== QUOTED PASSAGE ==
▼

Most hospitals have penalties, up to and including losing privileges, for docs that won't adhere to computer-based physician order entry.

I have been in a few systems that switched to Cerner and Epic, and the docs were given extensive training and assistance for up to an entire year. Nurses got a 6-8 hour class.

Your administration probably has a stepped approach to getting the doctors on board. If this keeps happening, however, it's a sign of a weak administration.

Specializes in Med/Surg, Ortho, ASC.

My facility continues to allow paper orders & H&P's, 2.5 years after introduction of EPIC. Our surgeons are spoiled brats.

I work in PACU, and currently the CRNAs and anesthesiologists (mostly the CRNAs since they do most of the work) chart their meds, vital signs and intake and output on paper. Next month, they will transition to using EPIC like the rest of us do, including surgeons of all people. It will be interesting to see how they adapt. I'm positive the CRNAs will manage well, but the anesthesiologists, at least half of them will struggle royally. Especially one doctor, who I've talked about before.

Never had any trouble with this. At an academic medical center, doctors are not a coddled and protected class. They had EPIC classes and superusers shadowing them for weeks until everyone adapted.

The doctors skew young here, probably because most of the MDs are residents under 35 and most of them are very comfortable using technology.

Never had any trouble with this. At an academic medical center, doctors are not a coddled and protected class. They had EPIC classes and superusers shadowing them for weeks until everyone adapted.

▲

== DATA TO EXAMINE ==
▼

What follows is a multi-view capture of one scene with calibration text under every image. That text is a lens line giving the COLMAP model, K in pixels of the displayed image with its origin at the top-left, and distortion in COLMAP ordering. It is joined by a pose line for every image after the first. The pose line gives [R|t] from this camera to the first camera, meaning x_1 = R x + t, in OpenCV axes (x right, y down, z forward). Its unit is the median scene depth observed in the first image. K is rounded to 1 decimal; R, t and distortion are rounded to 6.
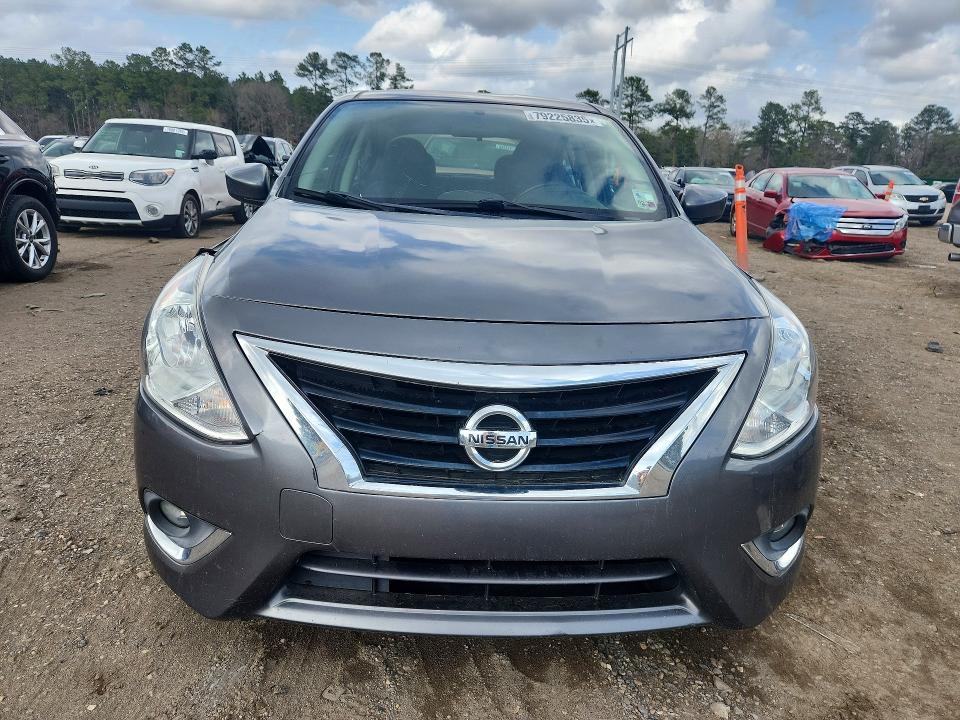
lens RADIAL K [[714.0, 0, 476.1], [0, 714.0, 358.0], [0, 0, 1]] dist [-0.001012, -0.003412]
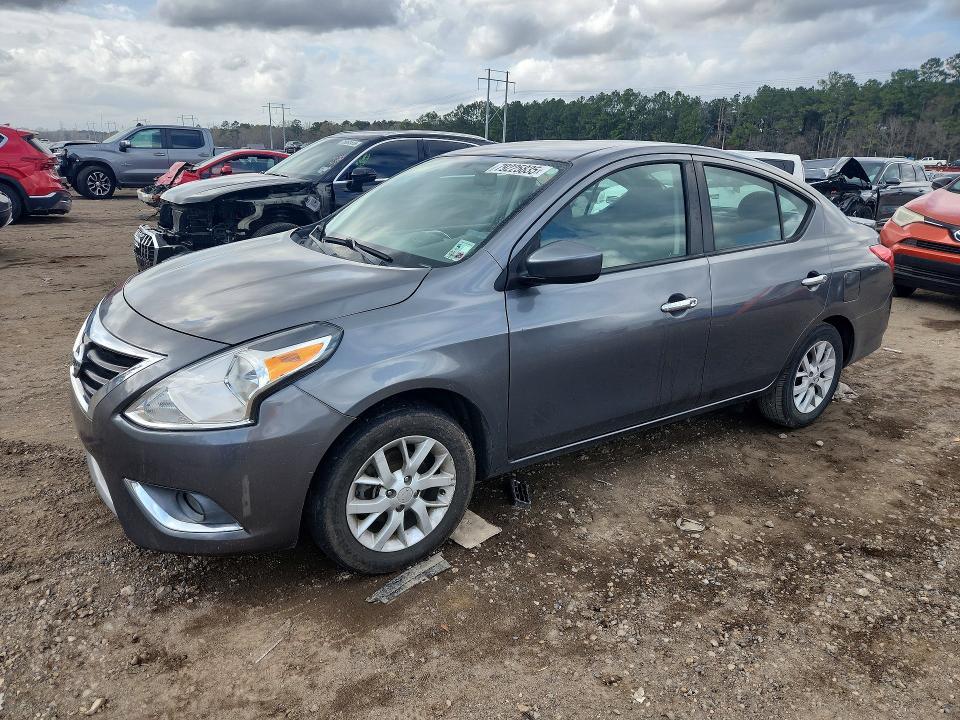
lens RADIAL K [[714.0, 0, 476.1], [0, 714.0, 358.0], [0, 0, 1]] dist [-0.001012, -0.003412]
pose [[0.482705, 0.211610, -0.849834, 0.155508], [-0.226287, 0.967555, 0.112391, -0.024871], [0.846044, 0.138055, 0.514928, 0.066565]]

▲
▼

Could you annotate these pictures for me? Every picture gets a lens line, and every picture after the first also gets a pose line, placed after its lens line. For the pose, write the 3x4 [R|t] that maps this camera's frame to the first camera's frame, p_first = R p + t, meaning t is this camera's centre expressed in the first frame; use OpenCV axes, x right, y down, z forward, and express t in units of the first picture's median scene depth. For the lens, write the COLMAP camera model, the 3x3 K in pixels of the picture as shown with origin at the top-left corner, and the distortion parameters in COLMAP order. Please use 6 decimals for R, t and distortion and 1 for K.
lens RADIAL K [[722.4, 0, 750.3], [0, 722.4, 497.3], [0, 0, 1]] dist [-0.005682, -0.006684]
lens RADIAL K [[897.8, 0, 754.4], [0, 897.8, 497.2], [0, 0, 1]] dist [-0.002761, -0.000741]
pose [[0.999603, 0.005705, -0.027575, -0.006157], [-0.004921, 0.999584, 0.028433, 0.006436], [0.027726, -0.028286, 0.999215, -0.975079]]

▲

== PROBLEM REQUIREMENTS ==
Copy out the entire text on physicians and computerized order entry word for word. The entries are separate material and bear no relation to the text.

== FINISHED EXERCISE ==
Most hospitals have penalties, up to and including losing privileges, for docs that won't adhere to computer-based physician order entry.

I have been in a few systems that switched to Cerner and Epic, and the docs were given extensive training and assistance for up to an entire year. Nurses got a 6-8 hour class.

Your administration probably has a stepped approach to getting the doctors on board. If this keeps happening, however, it's a sign of a weak administration.

Specializes in Med/Surg, Ortho, ASC.

My facility continues to allow paper orders & H&P's, 2.5 years after introduction of EPIC. Our surgeons are spoiled brats.

I work in PACU, and currently the CRNAs and anesthesiologists (mostly the CRNAs since they do most of the work) chart their meds, vital signs and intake and output on paper. Next month, they will transition to using EPIC like the rest of us do, including surgeons of all people. It will be interesting to see how they adapt. I'm positive the CRNAs will manage well, but the anesthesiologists, at least half of them will struggle royally. Especially one doctor, who I've talked about before.

Never had any trouble with this. At an academic medical center, doctors are not a coddled and protected class. They had EPIC classes and superusers shadowing them for weeks until everyone adapted.

The doctors skew young here, probably because most of the MDs are residents under 35 and most of them are very comfortable using technology.

Never had any trouble with this. At an academic medical center, doctors are not a coddled and protected class. They had EPIC classes and superusers shadowing them for weeks until everyone adapted.